Local leaders of Cuba’s Communist Party want to expel a prominent academic for an article decrying widespread corruption, but lower-ranking members have rejected the order pending an appeal, an associate of the writer said.
Esteban Morales, a historian who has long written on race and relations with the US, was ordered removed by a party committee in Havana’s Playa district, said Pedro Campos, a former Cuban diplomat who once worked as a researcher under Morales at the University of Havana’s Center for the Study of the United States.
However, grassroots party members in Playa said they considered the committee’s action too harsh and rejected it, and Morales said he would appeal the sanctions, Campos said.
Neither the party nor Morales has commented on the case and it was unclear if Morales has been formally removed from the party yet.
It was also not clear if the municipal committee was responding to complaints from higher levels or acting on its own. Municipal committees report to provincial committees, which are overseen by the powerful Central Committee that meets only behind closed doors.
Campos first posted word of action against Morales in an essay on kaosenlared.net, a left-leaning political Web site. In a subsequent phone interview, Campos confirmed the facts published online, but refused further comment.
He also described the effort to dismiss Morales from the Communist Party on the English-language Havana Times Web site.
He said he had known Morales since 1991 and described him as a committed communist.
At issue is an article Morales wrote in April that described corruption at the highest echelons of Cuba’s government — not the meddling of a few opposition activists — as the greatest threat to the country’s communist system.
Nearly as unusual as his public complaint was the fact that his essay was posted on the state-run Web site of the National Artists and Writers Union of Cuba.
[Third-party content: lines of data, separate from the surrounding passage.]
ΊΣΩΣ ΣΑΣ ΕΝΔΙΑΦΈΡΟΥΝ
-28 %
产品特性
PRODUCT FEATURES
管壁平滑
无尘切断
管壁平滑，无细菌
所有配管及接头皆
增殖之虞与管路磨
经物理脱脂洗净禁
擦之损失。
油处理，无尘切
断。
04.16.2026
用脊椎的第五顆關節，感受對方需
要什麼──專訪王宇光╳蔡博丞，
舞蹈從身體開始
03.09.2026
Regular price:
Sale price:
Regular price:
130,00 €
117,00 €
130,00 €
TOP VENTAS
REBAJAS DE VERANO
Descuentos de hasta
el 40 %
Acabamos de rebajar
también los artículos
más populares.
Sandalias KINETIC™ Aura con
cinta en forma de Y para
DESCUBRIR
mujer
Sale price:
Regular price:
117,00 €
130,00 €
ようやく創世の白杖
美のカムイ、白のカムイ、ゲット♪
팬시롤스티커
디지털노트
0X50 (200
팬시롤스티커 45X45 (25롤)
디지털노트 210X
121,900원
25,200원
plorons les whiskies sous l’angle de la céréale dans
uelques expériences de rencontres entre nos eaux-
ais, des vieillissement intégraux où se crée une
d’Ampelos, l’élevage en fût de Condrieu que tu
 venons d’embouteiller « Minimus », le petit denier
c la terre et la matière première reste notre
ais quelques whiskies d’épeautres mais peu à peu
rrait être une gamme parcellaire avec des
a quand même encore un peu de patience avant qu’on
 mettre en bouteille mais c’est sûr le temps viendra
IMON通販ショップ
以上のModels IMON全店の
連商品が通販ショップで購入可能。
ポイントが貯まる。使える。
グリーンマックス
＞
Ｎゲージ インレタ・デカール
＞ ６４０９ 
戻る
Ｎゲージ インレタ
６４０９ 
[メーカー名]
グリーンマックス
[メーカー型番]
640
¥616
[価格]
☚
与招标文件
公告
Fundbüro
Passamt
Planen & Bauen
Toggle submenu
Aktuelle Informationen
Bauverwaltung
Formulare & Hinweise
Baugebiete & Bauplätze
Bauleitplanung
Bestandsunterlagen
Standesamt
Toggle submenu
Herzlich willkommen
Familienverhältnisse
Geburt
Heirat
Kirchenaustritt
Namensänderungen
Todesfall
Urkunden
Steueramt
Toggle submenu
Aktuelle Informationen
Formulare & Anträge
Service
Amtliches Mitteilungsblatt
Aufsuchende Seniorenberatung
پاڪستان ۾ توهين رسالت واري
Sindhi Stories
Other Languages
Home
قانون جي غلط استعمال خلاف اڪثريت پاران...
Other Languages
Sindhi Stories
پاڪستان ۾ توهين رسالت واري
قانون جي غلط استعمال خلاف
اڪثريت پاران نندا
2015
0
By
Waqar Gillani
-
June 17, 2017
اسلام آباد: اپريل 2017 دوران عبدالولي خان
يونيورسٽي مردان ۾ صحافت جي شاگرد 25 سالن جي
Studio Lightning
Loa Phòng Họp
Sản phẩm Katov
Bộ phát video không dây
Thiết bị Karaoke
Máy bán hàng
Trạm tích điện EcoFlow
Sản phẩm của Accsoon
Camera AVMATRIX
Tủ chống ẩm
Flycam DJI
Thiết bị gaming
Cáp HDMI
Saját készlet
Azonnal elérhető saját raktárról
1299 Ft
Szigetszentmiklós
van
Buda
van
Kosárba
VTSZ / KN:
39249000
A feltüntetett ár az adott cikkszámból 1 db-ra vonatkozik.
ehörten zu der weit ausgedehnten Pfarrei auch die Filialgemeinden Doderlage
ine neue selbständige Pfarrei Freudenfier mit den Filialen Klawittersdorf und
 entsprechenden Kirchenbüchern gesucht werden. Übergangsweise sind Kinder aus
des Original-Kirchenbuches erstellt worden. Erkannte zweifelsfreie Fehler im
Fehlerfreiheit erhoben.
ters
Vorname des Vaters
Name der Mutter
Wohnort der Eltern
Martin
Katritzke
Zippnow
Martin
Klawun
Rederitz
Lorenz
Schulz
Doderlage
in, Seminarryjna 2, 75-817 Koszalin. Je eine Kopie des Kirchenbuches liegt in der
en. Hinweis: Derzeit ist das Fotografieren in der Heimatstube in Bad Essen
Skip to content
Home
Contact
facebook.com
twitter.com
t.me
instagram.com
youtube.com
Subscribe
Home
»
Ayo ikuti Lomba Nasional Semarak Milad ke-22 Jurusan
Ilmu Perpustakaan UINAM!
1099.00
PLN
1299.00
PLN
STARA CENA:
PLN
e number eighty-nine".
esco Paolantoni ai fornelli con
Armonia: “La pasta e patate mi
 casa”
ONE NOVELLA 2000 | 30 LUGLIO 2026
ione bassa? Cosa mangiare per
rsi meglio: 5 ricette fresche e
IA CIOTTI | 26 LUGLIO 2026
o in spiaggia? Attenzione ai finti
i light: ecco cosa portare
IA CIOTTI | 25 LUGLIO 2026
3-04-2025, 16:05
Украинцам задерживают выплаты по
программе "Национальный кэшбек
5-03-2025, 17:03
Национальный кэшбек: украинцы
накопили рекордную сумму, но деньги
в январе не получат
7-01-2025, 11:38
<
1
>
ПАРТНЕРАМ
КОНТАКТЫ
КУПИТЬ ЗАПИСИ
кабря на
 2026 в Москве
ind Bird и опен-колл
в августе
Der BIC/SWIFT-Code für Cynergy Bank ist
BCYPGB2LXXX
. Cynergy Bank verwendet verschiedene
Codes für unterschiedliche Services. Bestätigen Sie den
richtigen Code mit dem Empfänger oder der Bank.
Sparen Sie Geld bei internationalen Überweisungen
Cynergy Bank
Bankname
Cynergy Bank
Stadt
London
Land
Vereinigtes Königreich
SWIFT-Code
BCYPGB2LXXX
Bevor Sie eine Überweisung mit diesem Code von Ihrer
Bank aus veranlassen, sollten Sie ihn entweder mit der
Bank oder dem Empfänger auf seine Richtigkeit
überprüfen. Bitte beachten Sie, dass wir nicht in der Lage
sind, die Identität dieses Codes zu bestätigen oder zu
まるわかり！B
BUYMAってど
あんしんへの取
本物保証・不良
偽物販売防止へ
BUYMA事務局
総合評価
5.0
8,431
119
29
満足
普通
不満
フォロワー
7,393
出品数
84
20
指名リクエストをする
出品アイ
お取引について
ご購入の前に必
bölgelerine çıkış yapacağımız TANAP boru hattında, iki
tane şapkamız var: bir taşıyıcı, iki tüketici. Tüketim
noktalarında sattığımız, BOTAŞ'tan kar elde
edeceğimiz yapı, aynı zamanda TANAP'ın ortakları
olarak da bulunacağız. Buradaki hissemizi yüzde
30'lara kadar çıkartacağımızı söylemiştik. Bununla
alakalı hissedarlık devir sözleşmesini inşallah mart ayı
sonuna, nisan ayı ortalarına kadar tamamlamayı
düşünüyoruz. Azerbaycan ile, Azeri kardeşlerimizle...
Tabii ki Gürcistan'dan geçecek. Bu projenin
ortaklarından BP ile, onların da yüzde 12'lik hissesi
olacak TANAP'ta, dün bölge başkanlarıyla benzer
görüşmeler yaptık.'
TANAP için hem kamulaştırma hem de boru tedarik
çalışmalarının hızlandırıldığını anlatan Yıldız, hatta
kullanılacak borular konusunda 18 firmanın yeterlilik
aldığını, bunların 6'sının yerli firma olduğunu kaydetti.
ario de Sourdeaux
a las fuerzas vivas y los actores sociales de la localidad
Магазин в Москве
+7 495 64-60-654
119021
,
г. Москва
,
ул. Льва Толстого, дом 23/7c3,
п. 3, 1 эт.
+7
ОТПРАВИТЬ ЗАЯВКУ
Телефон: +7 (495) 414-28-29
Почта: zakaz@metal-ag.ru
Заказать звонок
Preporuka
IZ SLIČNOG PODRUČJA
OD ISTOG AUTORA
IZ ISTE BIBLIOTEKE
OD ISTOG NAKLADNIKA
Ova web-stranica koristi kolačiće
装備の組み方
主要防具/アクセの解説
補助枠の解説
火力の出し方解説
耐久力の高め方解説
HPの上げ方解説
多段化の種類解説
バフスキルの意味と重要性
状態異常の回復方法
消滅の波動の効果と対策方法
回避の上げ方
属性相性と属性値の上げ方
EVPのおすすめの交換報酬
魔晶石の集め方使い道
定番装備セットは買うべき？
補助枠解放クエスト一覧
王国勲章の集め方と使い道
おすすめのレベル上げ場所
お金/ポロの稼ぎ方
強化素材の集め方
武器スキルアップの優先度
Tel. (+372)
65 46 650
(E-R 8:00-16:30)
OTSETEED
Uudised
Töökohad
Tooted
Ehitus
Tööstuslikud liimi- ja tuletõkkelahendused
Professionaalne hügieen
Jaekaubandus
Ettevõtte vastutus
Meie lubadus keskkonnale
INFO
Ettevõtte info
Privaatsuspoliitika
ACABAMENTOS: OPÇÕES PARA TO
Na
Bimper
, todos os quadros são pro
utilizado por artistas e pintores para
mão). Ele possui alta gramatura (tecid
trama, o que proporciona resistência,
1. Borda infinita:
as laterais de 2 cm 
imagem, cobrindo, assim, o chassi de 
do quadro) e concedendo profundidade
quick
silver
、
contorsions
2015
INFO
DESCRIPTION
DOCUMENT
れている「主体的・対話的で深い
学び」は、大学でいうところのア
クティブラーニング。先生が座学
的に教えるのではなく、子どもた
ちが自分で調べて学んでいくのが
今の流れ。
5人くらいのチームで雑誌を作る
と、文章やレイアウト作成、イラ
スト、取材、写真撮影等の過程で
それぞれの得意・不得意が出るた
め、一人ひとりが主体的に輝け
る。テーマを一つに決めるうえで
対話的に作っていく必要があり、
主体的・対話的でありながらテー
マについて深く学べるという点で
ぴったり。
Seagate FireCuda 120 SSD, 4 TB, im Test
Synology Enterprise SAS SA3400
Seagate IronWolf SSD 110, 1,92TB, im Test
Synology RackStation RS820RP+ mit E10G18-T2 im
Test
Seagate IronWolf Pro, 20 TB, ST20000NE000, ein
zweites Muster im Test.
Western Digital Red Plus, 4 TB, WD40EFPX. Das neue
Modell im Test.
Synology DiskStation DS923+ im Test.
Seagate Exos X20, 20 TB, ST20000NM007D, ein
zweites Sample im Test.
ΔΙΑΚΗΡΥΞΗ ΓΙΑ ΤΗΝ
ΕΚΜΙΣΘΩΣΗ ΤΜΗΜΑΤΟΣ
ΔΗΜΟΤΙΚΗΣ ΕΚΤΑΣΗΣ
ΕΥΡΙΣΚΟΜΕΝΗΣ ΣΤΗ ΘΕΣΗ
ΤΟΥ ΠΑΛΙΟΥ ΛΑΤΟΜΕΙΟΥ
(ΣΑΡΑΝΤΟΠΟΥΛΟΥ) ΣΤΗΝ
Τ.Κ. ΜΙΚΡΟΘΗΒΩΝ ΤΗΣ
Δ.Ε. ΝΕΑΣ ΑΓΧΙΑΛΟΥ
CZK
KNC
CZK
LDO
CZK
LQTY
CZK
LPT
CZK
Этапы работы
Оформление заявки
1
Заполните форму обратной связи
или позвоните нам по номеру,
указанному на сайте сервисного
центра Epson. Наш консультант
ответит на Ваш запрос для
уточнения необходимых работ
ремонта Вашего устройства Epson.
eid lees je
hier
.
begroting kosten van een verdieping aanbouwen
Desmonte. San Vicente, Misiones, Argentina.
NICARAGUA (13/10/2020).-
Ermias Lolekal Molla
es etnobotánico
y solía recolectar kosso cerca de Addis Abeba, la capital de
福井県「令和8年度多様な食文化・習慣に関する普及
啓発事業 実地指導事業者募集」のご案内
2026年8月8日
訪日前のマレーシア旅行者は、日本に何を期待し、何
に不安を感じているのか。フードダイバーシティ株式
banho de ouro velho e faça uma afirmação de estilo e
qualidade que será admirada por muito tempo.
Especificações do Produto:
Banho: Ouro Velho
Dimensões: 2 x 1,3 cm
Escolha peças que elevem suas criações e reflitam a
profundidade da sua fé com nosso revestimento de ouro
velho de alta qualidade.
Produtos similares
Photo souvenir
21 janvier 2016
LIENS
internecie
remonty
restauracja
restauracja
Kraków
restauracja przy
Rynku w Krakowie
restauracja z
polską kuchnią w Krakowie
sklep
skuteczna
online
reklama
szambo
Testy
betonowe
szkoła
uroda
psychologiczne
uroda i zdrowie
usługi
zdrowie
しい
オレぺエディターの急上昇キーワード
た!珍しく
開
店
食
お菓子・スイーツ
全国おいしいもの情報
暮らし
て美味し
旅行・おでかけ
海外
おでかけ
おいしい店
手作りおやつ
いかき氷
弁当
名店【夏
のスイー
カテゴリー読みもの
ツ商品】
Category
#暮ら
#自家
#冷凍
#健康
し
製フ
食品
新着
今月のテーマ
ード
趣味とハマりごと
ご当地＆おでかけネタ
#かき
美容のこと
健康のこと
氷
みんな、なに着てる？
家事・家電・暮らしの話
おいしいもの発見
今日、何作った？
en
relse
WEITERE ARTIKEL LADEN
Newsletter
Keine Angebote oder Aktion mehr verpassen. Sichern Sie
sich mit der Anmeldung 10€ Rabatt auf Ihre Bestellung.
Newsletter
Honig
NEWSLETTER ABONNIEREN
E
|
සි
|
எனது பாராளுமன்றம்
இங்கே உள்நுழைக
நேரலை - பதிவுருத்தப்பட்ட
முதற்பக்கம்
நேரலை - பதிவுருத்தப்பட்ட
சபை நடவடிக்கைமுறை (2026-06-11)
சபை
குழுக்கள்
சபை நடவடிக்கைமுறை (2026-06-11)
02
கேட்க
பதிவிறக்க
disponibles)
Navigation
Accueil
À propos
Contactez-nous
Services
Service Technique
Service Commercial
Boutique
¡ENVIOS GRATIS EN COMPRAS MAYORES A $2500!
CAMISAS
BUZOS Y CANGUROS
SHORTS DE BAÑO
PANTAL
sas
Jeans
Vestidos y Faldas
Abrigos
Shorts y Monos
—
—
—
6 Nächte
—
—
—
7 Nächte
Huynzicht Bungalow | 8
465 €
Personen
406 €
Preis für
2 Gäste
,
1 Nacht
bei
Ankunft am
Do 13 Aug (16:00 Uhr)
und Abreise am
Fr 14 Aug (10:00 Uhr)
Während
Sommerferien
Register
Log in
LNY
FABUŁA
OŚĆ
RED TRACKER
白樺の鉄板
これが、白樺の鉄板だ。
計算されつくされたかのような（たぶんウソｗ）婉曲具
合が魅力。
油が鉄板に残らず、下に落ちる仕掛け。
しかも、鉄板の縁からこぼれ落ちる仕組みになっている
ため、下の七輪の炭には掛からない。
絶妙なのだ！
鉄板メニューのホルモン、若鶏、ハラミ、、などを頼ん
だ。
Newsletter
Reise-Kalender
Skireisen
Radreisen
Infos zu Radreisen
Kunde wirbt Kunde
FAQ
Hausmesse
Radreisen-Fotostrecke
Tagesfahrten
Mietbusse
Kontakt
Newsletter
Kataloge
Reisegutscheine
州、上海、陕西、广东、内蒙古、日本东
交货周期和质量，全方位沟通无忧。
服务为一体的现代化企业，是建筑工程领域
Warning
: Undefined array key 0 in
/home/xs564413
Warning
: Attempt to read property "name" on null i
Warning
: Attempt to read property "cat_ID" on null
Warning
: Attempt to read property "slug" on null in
The article was removed a day after foreign media in Havana reported on it.
Morales’ essay crossed a number of red lines in tightly controlled Cuba, including openly discussing corruption rumors surrounding the recent dismissal of a top aviation official who had fought alongside Ernesto “Che” Guevara and Fidel and Raul Castro in the 1950s.
“There must be some truth to these reports, because this is a small country where everyone knows each other,” Morales wrote.
He also said some Cuban officials are preparing to divide the spoils if Cuba’s political system disintegrates, like the shadowy oligarchs who emerged from the collapse of the Soviet Union in the 1990s.
“In reality, corruption is much more dangerous than so-called internal dissent,” he wrote. “The latter is isolated ... but corruption is truly counterrevolutionary because it comes from within the government and the state apparatus.”
Morales didn’t criticize the Castro brothers, but said cronyism was rampant.